SOURCE EXTRACT:
·····
Charlotte Burns: Take a minute. Take a sip of tea.

Kemi Ilesanmi: Yes, I'll take a sip of tea. It's something that I'm still thinking about. I'm not sure I have enough to make it.

Charlotte Burns: You don't have the distance.

Kemi Ilesanmi: I don't have the…I haven’t had a chance to write about it because it is so crumpled in my head. And I do think that was interesting, just being on both sides of the Atlantic and having that story accumulate over a three-week period that we did that slave route.

Charlotte Burns: I guess you're trying to sift through. Maybe that's the point as you think about those histories. Is that still where things are for you? Are you trying to land on a narrative of what that meant for you?

Kemi Ilesanmi: I think it will take me decades longer to land on a narrative of all of what that meant because it introduced new threads to the story.
·····
WORK REQUEST 1:
Answer these questions about the interview transcript:
(a) What does Charlotte Burns invite Kemi Ilesanmi to take a sip of?
(b) Over what length of time did the story accumulate during the slave route trip?
(c) How much longer does Kemi Ilesanmi expect it will take her to land on a narrative of what the trip meant?
WORK REQUEST 2: Write the next few sentences of the interview transcript, carrying on Kemi Ilesanmi's reply in her own voice.
The lines that come next are taken from a separate source.

[Data records]
·····
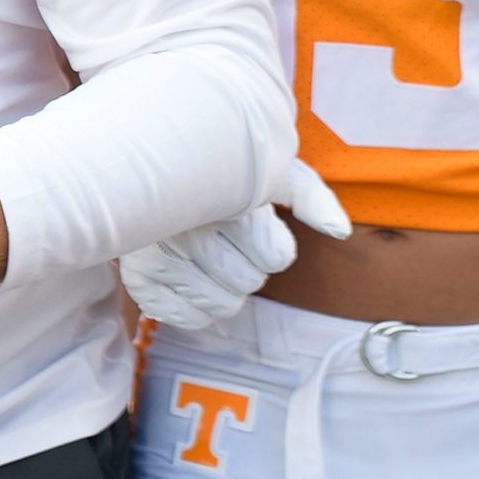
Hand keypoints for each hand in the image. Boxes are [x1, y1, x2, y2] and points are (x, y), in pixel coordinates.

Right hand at [120, 160, 350, 329]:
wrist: (148, 159)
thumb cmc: (219, 170)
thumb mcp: (267, 169)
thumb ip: (310, 196)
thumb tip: (339, 231)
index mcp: (224, 198)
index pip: (278, 258)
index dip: (271, 242)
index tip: (248, 218)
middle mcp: (186, 228)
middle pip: (250, 283)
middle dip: (246, 262)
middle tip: (221, 233)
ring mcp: (157, 256)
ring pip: (222, 306)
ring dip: (222, 285)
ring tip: (203, 252)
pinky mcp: (138, 279)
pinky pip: (187, 319)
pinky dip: (194, 305)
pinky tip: (186, 273)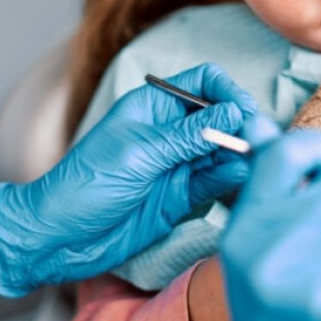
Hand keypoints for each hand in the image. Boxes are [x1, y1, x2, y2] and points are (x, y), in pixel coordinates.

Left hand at [0, 63, 257, 296]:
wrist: (60, 237)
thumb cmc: (85, 185)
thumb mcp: (140, 153)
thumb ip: (189, 136)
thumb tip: (233, 115)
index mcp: (153, 106)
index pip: (202, 82)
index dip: (227, 92)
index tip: (243, 113)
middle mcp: (169, 132)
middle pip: (220, 118)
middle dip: (241, 128)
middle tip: (259, 142)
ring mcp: (176, 164)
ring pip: (222, 152)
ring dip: (240, 156)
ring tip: (255, 163)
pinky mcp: (180, 196)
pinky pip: (214, 183)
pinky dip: (230, 180)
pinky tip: (240, 180)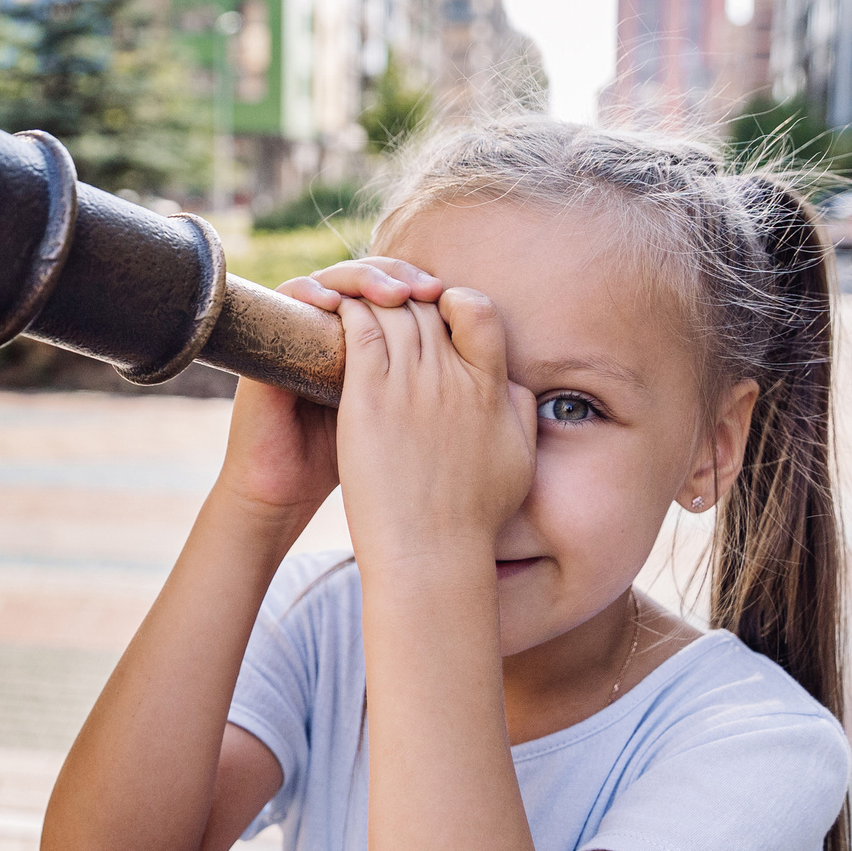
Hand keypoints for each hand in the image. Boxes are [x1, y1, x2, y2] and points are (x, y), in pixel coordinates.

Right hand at [215, 258, 442, 521]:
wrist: (289, 486)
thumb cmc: (355, 465)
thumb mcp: (412, 428)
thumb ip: (456, 402)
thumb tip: (515, 386)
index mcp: (381, 342)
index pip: (407, 288)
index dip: (428, 286)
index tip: (449, 301)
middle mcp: (343, 325)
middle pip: (376, 271)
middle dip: (402, 274)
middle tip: (425, 289)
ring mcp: (308, 325)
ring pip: (338, 274)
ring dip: (365, 276)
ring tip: (390, 294)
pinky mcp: (275, 335)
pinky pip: (289, 293)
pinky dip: (310, 289)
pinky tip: (332, 302)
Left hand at [334, 284, 534, 572]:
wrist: (430, 552)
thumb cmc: (473, 516)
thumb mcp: (519, 458)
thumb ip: (519, 409)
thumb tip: (514, 380)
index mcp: (491, 386)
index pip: (478, 309)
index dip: (455, 300)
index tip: (437, 311)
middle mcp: (452, 377)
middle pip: (425, 308)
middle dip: (405, 298)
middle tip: (384, 305)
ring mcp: (408, 385)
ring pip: (389, 312)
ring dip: (371, 300)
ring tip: (354, 301)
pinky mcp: (367, 397)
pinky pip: (357, 331)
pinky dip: (345, 312)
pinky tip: (332, 313)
·····
ANSWER BOX 1:
(a) Tea.
(b) Three weeks.
(c) Decades longer.

ANSWER BOX 2:
One of the things that was also really fascinating that happened particularly on that same route was migration. Because people had moved around. We all know that colonial borders landed on people who were already there, often cut through communities of people, ethnic groups, and folks who had been in trade, conversation, intermarriage, wars, et cetera, for sometimes centuries. Showing up in Ghana and learning that the Ga people which would be people in the Accra region, actually came from Ife, half an hour from my hometown of Elysia. Connections between the Ashanti and the Yoruba, the Fon people of Benin and the Yoruba—which is what I am—Igbo migration routes. I'm familiar with several of the incredible ethnic groups in Nigeria. Some of those histories would show up in other places. Being on the ground and having history narrated to me that continued to make those links was really actually fascinating.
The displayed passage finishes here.